The event, organized by Friends of the San Juans in Washington state and by Raincoast Conservation Foundation and Georgia Strait Alliance in Canada, is part of a study mapping the path that an oil spill might take in the Salish Sea.

The cards were dropped at two locations: off Turn Point, Stuart Island, where Haro Strait intersects with Boundary Pass, and near Bird Rocks in Rosario Strait. They carry a simple message: This Could Be Oil.

This research responds to a sharp increase in fossil fuel export projects proposed in British Columbia and Washington state. The proposed Gateway Pacific coal terminal at Cherry Point north of Bellingham and Kinder Morgan’s increase in tar-sands shipping from Vancouver, and other projects, would add an additional 2,620 ship transits per year to the waters of the Salish Sea, making the region one of North America’s busiest fossil fuel shipping corridors.Drift card

“The increased risk of a major oil spill in the Salish Sea is real,” said Stephanie Buffum, executive director of Friends of the San Juans. “Anyone with a cultural, environmental or economic interest in our region should get engaged with Coast Guard rulemaking; familiarize themselves with effects of cargo traveling through our waters; and ask decision makers to ensure diluted bitumen (oil sand) is classified as a petroleum product that is taxed to fund oil spill clean-up efforts.”

The groups ask that the public get involved in the research project by staying on the lookout for the 4-inch by 6-inch pink drift cards on local shorelines.

Found cards can be reported online at the interactive website: www.SalishSeaSpillMap.org. You can also call Friends of the San Juans at 360-378-2319, or email friends@sanjuans.org. Provide the date, time, contact information and an “as accurate as possible” location description of your find. Send a picture of yourself with the card if you want.

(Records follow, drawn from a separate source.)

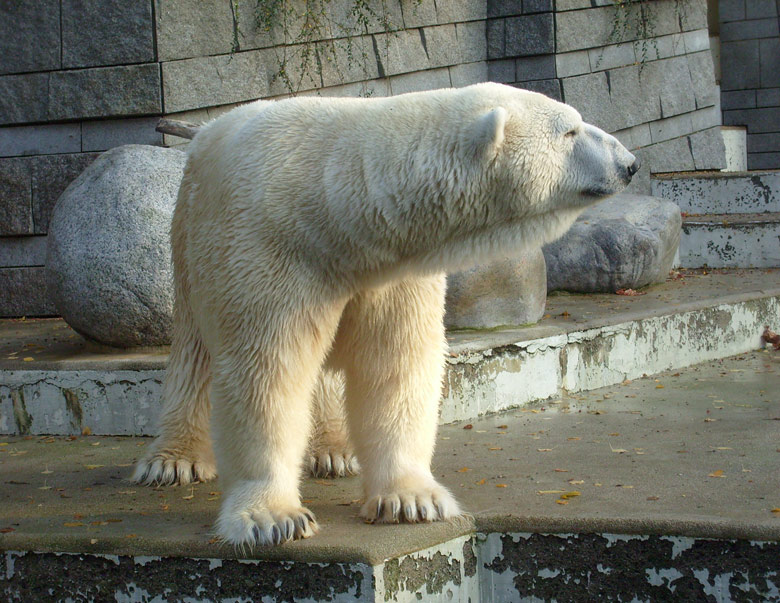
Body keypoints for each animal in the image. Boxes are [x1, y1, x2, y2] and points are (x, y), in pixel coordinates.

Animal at [134, 82, 636, 548]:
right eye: (569, 130)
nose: (630, 164)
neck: (333, 216)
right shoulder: (268, 253)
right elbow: (266, 372)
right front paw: (274, 519)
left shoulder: (389, 273)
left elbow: (395, 365)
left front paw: (410, 500)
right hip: (190, 236)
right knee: (193, 354)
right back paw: (173, 460)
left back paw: (334, 451)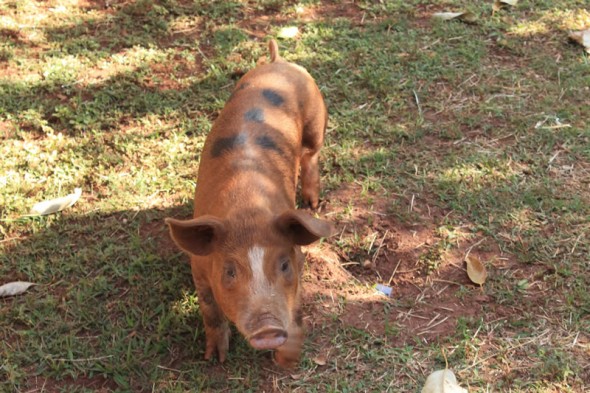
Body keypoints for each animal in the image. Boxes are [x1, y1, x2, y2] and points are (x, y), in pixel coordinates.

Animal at [164, 39, 336, 368]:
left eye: (283, 264)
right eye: (230, 271)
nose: (268, 329)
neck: (248, 208)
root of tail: (279, 62)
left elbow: (294, 310)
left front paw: (288, 361)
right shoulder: (199, 270)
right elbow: (211, 313)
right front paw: (215, 359)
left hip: (316, 121)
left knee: (311, 156)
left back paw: (312, 205)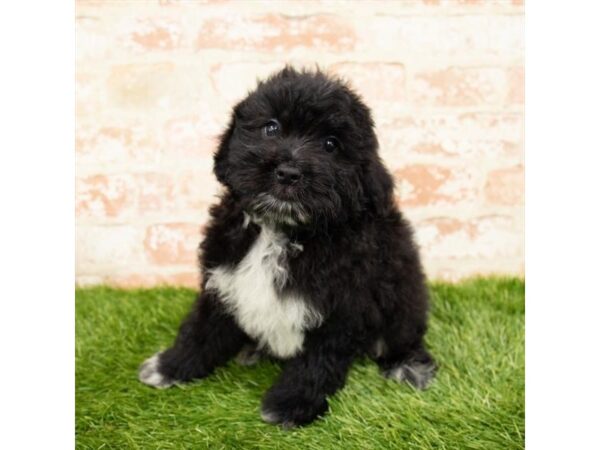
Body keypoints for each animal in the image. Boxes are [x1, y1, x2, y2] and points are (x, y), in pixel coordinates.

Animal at [143, 66, 438, 426]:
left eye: (330, 144)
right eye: (271, 127)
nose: (288, 172)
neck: (280, 230)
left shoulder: (341, 306)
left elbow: (318, 359)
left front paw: (291, 403)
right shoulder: (223, 281)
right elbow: (200, 329)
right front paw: (169, 367)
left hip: (403, 288)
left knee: (403, 331)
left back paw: (407, 363)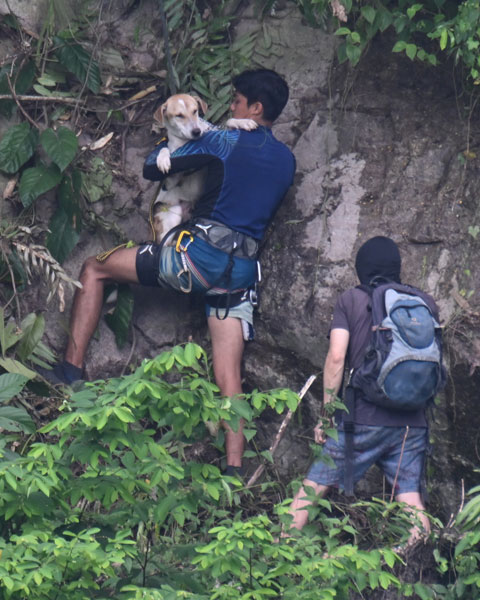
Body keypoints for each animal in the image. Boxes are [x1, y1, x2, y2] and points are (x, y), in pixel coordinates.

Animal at [151, 92, 255, 243]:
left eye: (195, 111)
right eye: (179, 115)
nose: (196, 131)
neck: (188, 142)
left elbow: (228, 123)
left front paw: (242, 122)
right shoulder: (171, 181)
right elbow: (165, 150)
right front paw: (163, 158)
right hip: (173, 214)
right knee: (164, 243)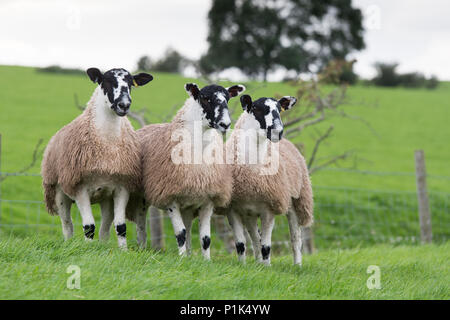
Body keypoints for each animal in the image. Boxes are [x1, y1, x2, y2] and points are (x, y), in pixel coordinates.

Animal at [42, 66, 155, 249]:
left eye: (131, 83)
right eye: (107, 81)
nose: (124, 105)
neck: (107, 145)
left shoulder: (122, 187)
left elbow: (121, 226)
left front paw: (123, 251)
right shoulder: (80, 188)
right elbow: (89, 227)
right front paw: (87, 250)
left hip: (105, 197)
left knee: (105, 227)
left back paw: (103, 246)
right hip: (59, 192)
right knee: (67, 224)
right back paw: (69, 243)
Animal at [133, 83, 246, 260]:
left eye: (227, 98)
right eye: (205, 98)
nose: (225, 124)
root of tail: (143, 128)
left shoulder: (208, 200)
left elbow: (205, 238)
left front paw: (206, 261)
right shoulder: (170, 198)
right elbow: (180, 234)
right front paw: (181, 260)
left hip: (188, 203)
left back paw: (189, 255)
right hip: (141, 197)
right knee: (141, 225)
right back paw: (141, 248)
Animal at [218, 94, 312, 266]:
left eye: (279, 109)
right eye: (256, 109)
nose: (278, 132)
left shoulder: (269, 209)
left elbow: (267, 246)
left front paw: (267, 268)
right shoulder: (232, 209)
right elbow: (241, 244)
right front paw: (242, 266)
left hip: (296, 202)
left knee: (296, 239)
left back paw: (297, 265)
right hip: (249, 213)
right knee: (255, 238)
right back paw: (257, 262)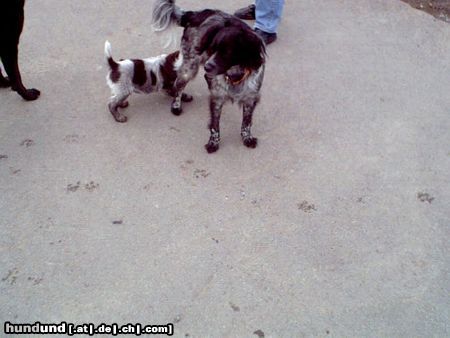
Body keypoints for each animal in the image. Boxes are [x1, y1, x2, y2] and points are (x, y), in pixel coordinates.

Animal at [154, 0, 268, 152]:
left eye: (227, 52)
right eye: (213, 47)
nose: (208, 66)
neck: (235, 75)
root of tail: (194, 14)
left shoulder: (251, 96)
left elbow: (247, 122)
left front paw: (247, 137)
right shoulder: (217, 98)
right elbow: (214, 125)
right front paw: (213, 143)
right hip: (190, 67)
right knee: (178, 84)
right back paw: (176, 105)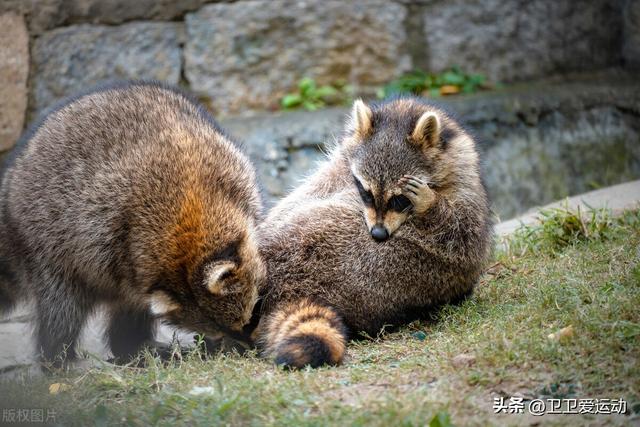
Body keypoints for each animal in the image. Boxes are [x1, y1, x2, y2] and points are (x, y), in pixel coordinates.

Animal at [0, 82, 264, 366]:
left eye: (249, 319)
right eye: (226, 330)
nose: (249, 348)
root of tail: (11, 181)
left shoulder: (238, 178)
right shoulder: (113, 235)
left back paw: (133, 346)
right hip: (43, 237)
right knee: (62, 304)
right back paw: (59, 358)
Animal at [252, 98, 492, 370]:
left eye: (399, 200)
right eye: (366, 192)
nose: (377, 233)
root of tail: (289, 290)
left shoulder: (466, 179)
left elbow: (464, 237)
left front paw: (429, 203)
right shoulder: (340, 165)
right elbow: (309, 192)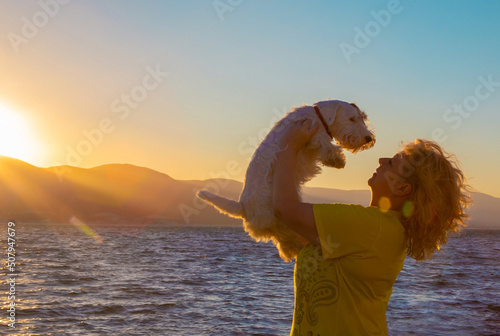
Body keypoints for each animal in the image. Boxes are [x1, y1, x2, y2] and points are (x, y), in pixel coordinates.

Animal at [197, 100, 374, 262]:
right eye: (351, 119)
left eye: (362, 118)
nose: (369, 138)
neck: (317, 115)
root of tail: (243, 206)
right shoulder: (312, 132)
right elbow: (324, 142)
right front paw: (337, 160)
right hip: (280, 220)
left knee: (284, 243)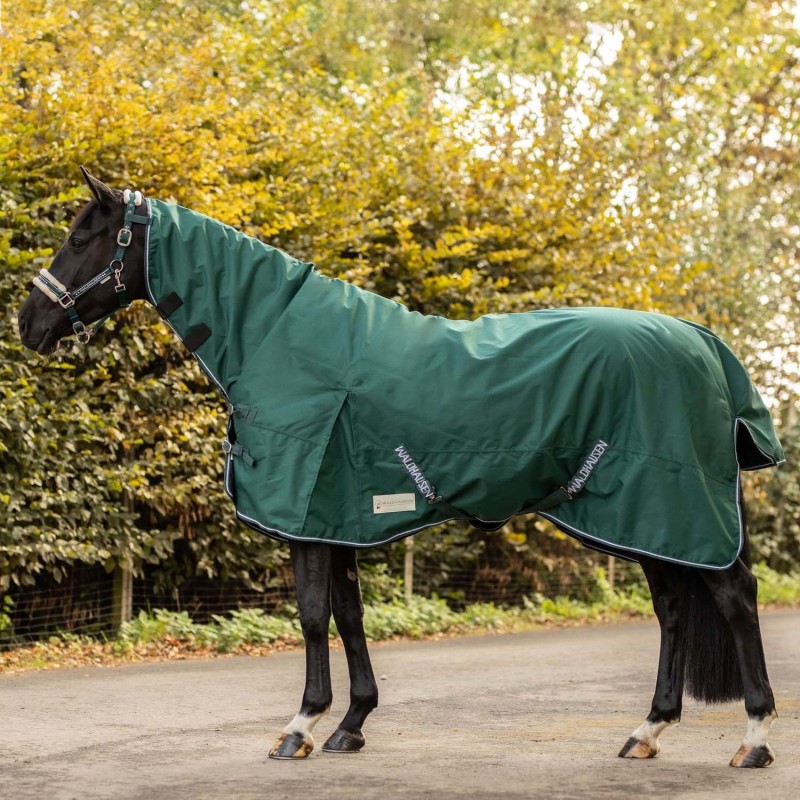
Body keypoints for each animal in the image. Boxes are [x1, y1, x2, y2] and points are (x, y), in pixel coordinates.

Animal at [17, 170, 780, 768]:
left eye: (82, 238)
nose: (28, 325)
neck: (277, 334)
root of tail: (705, 345)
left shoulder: (308, 516)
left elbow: (313, 617)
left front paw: (300, 726)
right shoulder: (337, 517)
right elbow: (350, 617)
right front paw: (351, 724)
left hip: (672, 506)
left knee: (735, 598)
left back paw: (754, 738)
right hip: (648, 518)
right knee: (674, 610)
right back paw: (647, 731)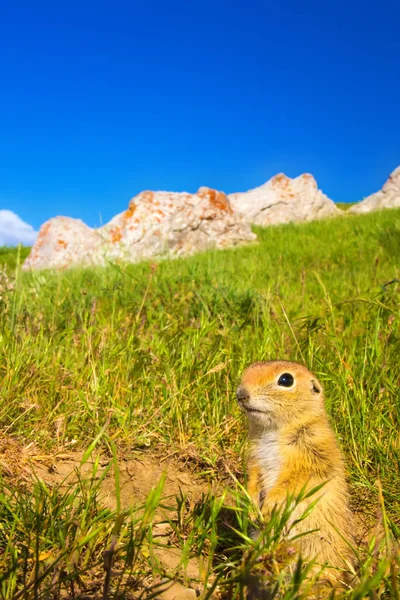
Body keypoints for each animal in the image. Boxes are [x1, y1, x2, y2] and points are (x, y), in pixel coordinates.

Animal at [236, 358, 354, 588]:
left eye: (286, 380)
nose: (241, 394)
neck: (273, 430)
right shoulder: (254, 458)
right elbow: (253, 477)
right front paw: (253, 507)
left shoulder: (310, 456)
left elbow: (292, 481)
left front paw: (269, 505)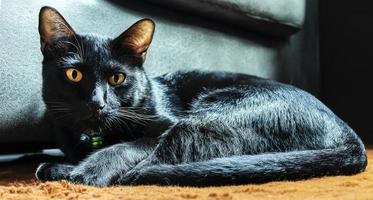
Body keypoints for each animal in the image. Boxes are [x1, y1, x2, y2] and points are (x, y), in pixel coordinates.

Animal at [35, 7, 366, 187]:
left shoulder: (163, 127)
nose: (97, 102)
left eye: (117, 78)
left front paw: (86, 172)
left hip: (203, 119)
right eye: (74, 74)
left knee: (150, 167)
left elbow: (124, 148)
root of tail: (349, 135)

As of Friday, March 28, four days into the study, 45 cards have been reported from Lummi Island, Wash., to Victoria, British Columbia. Cards from Monday’s drop off at Bird Rocks in Rosario Strait have been found on southeast Lopez and southeast Orcas islands.

“The results from our drift card drop last fall show that cards move quickly, have a wide distribution of recovery locations, and that there would likely be major cross-border impacts from an oil spill along the shipping routes,” said Andy Rosenberger, Raincoast Conservation Foundation biologist. “These current drops will give us more information about seasonal differences in trajectories and areas likely to be impacted, including information from new locations.

The 1989 Exxon Valdez Prince William Sound spill of crude oil coated 1,300 miles of coastline with ecological and economic devastation still being felt today. San Juan County, with 400 plus miles of shoreline, is at the heart of the Salish Sea and at the center of what tanker captains call “the round-a-bout.”

The study will help identify areas most at risk of oiling in the event of a spill, and it raises awareness of the increase in fossil fuel shipping, the proposed terminal projects, and the policy issues being discussed.

“We share one coastline, one ocean and one climate, and that’s why Americans and Canadians are uniting to protect the Salish Sea from the threats posed by new fossil fuel export projects,” said Christianne Wilhelmson, executive director of Georgia Strait Alliance.